Goal of the exercise:
Repeat the lines of the records exactly, from the start of the records through the line containing "genus: Silene", with both ends included.

Source records:

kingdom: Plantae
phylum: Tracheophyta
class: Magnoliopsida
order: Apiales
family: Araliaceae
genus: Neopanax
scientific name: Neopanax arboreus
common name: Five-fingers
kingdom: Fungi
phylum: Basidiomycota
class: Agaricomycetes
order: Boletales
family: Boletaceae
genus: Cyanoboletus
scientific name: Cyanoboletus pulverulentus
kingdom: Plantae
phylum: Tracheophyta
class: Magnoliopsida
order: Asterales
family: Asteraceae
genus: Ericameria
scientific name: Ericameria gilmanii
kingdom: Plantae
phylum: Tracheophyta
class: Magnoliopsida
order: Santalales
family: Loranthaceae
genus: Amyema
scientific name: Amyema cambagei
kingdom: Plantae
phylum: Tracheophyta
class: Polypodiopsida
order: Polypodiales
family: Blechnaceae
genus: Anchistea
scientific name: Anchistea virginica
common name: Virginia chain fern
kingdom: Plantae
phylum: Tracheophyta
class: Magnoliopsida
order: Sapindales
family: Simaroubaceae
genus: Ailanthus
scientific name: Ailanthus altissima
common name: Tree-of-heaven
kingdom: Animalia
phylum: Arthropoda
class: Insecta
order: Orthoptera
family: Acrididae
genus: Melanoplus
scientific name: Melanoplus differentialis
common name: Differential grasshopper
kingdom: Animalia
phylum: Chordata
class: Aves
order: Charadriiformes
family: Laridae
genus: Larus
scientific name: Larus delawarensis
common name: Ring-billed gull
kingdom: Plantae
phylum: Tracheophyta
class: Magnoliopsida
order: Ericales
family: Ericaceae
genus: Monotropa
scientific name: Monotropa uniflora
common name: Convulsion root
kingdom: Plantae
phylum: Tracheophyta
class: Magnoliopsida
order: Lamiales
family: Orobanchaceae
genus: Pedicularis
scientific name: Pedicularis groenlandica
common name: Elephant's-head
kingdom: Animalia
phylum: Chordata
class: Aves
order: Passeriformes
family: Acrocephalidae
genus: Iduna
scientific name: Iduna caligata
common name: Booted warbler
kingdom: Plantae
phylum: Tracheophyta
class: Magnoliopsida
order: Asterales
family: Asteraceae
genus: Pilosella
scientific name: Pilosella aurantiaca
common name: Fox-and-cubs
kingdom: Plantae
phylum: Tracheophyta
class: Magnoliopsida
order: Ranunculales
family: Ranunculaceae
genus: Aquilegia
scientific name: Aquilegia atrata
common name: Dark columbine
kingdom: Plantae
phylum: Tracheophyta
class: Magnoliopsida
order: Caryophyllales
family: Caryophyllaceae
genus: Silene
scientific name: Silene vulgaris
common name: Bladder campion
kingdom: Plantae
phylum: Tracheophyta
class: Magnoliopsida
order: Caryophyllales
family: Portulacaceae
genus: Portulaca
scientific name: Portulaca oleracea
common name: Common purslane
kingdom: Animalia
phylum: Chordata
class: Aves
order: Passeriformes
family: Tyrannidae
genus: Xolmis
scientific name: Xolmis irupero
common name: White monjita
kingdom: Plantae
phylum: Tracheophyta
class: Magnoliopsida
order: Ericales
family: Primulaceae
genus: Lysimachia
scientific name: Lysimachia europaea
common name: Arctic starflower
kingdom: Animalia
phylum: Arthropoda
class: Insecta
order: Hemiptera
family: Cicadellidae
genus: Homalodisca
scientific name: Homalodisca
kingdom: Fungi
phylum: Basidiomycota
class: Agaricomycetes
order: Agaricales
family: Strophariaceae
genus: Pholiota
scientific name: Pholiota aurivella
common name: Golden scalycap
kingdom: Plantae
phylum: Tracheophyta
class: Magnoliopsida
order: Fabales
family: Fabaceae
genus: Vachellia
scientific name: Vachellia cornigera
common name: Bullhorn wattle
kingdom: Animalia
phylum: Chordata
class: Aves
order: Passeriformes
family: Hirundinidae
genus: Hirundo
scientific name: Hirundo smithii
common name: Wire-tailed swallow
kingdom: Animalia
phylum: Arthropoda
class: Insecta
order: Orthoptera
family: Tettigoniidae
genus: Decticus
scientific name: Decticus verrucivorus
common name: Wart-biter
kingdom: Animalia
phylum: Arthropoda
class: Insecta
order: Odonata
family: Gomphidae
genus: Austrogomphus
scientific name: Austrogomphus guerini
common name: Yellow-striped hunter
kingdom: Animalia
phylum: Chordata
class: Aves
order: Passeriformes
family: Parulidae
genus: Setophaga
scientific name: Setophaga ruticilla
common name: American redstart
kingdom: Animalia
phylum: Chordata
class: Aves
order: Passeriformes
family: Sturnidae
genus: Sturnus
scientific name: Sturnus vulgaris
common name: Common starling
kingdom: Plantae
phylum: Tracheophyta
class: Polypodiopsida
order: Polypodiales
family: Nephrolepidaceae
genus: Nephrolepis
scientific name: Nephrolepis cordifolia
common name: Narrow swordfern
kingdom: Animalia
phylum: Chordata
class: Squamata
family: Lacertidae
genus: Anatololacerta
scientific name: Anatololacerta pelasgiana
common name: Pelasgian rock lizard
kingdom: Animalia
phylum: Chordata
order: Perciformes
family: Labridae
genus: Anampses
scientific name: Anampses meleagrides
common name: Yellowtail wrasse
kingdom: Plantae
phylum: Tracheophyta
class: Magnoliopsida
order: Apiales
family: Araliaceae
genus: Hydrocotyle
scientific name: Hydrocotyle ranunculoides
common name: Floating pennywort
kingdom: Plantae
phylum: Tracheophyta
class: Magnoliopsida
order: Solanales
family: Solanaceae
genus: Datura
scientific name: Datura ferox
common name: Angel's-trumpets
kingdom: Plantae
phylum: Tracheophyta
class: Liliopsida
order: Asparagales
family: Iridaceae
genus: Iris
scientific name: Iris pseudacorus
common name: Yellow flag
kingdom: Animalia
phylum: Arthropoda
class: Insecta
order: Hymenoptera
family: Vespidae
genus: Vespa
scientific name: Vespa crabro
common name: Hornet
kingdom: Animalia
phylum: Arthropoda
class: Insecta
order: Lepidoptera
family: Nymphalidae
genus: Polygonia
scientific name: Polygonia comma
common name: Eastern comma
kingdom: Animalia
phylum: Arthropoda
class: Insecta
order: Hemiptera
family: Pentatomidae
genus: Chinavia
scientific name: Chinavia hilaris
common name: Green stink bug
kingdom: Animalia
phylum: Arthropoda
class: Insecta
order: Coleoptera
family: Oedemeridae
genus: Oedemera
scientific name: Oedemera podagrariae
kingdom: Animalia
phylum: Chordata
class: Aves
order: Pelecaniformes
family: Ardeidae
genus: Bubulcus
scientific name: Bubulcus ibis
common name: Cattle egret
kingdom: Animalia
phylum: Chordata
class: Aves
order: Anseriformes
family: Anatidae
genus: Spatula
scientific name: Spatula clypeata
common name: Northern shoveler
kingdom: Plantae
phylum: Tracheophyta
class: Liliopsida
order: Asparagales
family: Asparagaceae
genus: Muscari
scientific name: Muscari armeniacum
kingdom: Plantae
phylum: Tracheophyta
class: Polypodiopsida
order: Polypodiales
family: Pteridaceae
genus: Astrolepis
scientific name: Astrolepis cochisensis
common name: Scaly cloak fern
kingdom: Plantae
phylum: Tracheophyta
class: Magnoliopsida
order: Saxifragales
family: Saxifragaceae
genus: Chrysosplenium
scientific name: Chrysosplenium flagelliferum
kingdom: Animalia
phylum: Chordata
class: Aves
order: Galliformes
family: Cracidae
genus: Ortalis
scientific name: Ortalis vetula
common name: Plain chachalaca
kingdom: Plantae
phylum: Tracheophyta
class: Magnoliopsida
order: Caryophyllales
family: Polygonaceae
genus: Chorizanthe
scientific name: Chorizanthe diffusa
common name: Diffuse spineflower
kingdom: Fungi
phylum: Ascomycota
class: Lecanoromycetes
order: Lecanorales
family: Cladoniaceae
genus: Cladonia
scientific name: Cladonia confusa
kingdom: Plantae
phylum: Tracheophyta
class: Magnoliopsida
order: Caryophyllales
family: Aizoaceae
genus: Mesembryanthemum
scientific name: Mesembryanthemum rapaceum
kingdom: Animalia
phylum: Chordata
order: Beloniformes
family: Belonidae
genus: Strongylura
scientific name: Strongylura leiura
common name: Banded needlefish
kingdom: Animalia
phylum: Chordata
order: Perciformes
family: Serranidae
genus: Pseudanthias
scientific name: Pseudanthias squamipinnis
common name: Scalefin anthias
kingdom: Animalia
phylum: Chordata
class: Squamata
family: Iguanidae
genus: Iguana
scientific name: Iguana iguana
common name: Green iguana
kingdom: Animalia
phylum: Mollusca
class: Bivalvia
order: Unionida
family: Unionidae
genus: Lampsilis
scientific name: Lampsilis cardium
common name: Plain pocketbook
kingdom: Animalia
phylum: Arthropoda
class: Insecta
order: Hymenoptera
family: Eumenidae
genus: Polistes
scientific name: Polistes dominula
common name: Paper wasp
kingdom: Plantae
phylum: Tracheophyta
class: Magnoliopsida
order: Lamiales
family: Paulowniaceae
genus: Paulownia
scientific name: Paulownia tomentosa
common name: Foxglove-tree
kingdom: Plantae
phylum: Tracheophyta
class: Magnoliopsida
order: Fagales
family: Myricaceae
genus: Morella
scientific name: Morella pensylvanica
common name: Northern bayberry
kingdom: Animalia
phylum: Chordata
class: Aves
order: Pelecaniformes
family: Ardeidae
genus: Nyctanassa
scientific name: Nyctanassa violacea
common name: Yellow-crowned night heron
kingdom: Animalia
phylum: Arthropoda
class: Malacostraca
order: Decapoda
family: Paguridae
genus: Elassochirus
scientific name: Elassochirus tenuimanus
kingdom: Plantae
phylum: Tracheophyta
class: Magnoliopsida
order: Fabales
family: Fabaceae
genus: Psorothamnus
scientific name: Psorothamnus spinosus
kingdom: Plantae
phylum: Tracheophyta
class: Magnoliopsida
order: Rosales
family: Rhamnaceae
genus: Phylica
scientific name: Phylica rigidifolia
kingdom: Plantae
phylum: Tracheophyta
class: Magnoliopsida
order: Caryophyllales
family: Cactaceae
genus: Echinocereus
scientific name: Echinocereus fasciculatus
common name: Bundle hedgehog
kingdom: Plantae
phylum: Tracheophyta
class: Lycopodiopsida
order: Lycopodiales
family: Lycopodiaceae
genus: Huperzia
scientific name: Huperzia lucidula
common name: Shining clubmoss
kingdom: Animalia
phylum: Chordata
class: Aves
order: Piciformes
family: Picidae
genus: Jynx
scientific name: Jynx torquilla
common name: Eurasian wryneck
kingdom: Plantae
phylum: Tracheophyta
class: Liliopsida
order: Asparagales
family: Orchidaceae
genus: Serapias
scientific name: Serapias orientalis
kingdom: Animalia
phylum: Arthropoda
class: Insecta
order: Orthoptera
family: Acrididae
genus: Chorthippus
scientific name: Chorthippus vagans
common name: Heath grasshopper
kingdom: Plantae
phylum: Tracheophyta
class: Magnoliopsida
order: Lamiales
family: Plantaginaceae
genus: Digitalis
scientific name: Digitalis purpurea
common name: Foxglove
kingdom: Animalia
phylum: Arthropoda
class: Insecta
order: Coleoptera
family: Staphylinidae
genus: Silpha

The answer:
kingdom: Plantae
phylum: Tracheophyta
class: Magnoliopsida
order: Apiales
family: Araliaceae
genus: Neopanax
scientific name: Neopanax arboreus
common name: Five-fingers
kingdom: Fungi
phylum: Basidiomycota
class: Agaricomycetes
order: Boletales
family: Boletaceae
genus: Cyanoboletus
scientific name: Cyanoboletus pulverulentus
kingdom: Plantae
phylum: Tracheophyta
class: Magnoliopsida
order: Asterales
family: Asteraceae
genus: Ericameria
scientific name: Ericameria gilmanii
kingdom: Plantae
phylum: Tracheophyta
class: Magnoliopsida
order: Santalales
family: Loranthaceae
genus: Amyema
scientific name: Amyema cambagei
kingdom: Plantae
phylum: Tracheophyta
class: Polypodiopsida
order: Polypodiales
family: Blechnaceae
genus: Anchistea
scientific name: Anchistea virginica
common name: Virginia chain fern
kingdom: Plantae
phylum: Tracheophyta
class: Magnoliopsida
order: Sapindales
family: Simaroubaceae
genus: Ailanthus
scientific name: Ailanthus altissima
common name: Tree-of-heaven
kingdom: Animalia
phylum: Arthropoda
class: Insecta
order: Orthoptera
family: Acrididae
genus: Melanoplus
scientific name: Melanoplus differentialis
common name: Differential grasshopper
kingdom: Animalia
phylum: Chordata
class: Aves
order: Charadriiformes
family: Laridae
genus: Larus
scientific name: Larus delawarensis
common name: Ring-billed gull
kingdom: Plantae
phylum: Tracheophyta
class: Magnoliopsida
order: Ericales
family: Ericaceae
genus: Monotropa
scientific name: Monotropa uniflora
common name: Convulsion root
kingdom: Plantae
phylum: Tracheophyta
class: Magnoliopsida
order: Lamiales
family: Orobanchaceae
genus: Pedicularis
scientific name: Pedicularis groenlandica
common name: Elephant's-head
kingdom: Animalia
phylum: Chordata
class: Aves
order: Passeriformes
family: Acrocephalidae
genus: Iduna
scientific name: Iduna caligata
common name: Booted warbler
kingdom: Plantae
phylum: Tracheophyta
class: Magnoliopsida
order: Asterales
family: Asteraceae
genus: Pilosella
scientific name: Pilosella aurantiaca
common name: Fox-and-cubs
kingdom: Plantae
phylum: Tracheophyta
class: Magnoliopsida
order: Ranunculales
family: Ranunculaceae
genus: Aquilegia
scientific name: Aquilegia atrata
common name: Dark columbine
kingdom: Plantae
phylum: Tracheophyta
class: Magnoliopsida
order: Caryophyllales
family: Caryophyllaceae
genus: Silene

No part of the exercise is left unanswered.